It’s a compelling hook to hang a story from.  But while Jo’s tale is certainly tragic, this isn’t a classic tragedy: there’s no sense of inevitability about it, no flaw in her character which drives the fateful events.  And so, while Jo blames herself bitterly for the uncharacteristic decisions which triggered the crisis, it’s a cruelly empty kind of regret; a bit like saying that, if you’d given your child just one more hug before they left the house, they wouldn’t have been on the zebra crossing when the speeding car careered down the road.

The brutality of random chance could make a gut-wrenching play, but that’s not the avenue which Human chooses to explore.  Instead, by constructing an edifice of mystery around the exact nature of Jo’s crime, it pins its impact on a big final reveal – a reveal which, I’m sorry to say, I found intensely underwhelming.  Even after it’s shared its secret, the script goes to tremendous lengths to excuse the likeable Jo.  Her victim proposes the method of his own destruction, and it’s made clear that her actions in the last few calamitous seconds were pretty much out of her hands.

### [REQUIRED ACTIONS]
1. Answer these questions about the play review:
(a) What two things does the review say are absent that would make Jo's tale a classic tragedy?
(b) On what does the play pin its impact?
(c) Who proposes the method of his own destruction?
2. Go on with the play review, starting after its last sentence.
None of the items that follow are needed for this work.

Stored items
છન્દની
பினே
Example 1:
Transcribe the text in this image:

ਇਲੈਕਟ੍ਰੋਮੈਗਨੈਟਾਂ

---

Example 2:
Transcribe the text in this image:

==

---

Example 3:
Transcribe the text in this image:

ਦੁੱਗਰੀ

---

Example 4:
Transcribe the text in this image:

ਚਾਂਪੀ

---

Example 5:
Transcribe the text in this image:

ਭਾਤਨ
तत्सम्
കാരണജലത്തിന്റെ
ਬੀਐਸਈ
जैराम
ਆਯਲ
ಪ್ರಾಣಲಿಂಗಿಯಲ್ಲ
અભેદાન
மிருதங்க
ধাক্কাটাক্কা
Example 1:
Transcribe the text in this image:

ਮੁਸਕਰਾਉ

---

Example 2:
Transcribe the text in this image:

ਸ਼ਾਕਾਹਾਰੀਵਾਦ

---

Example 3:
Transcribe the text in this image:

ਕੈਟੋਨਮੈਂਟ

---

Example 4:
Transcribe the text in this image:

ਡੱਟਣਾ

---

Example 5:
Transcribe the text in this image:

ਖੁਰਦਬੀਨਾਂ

...

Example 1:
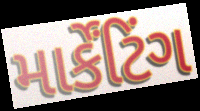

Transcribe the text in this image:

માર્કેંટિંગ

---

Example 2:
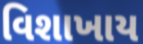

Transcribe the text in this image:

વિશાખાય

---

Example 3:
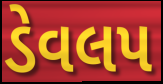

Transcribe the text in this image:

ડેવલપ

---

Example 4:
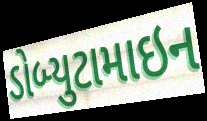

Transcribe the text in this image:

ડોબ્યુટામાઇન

### [ANSWERS BY TASK]
1.
(a) There is no sense of inevitability, and no flaw in Jo's character drives the fateful events.
(b) It pins its impact on a big final reveal.
(c) Jo's victim does.

2.
A pity.  But where Human never disappoints is in its portrayal of relationships – between a bride-to-be and her fiancée, a mother and her children, a grown-up daughter and her own interfering mum.  Solo actor Helen Rutter captures each of these figures well, but is most memorable and affecting as Jo: the once-confident woman with a once-perfect life, who feels she’s lost all she had and now daren’t face the everyday world around her.

Again, because the script holds back the secret of what’s in Jo’s mind, it can be difficult at times to connect with her.  But a remembered dream – itself clearly a reworking of an incident from Jo’s past – proves a powerful way of putting yourself in a bereft parent’s shoes; while some interventions from her alarmingly perceptive son are also effective in capturing her enduring grief.  The variety of responses to the tragedy are well-observed too, and there’s a glimmer of redemption in the ending, offering a genuinely surprising reminder that kindness can creep up on you in unexpected ways.

So there’s no faulting Rutter’s performance, and the audience around me were clearly deeply affected by what they saw.  For my part though, I’m afraid I left slightly frustrated.  It’s a sad and believable story – but I feel there’s missed potential to make it something more.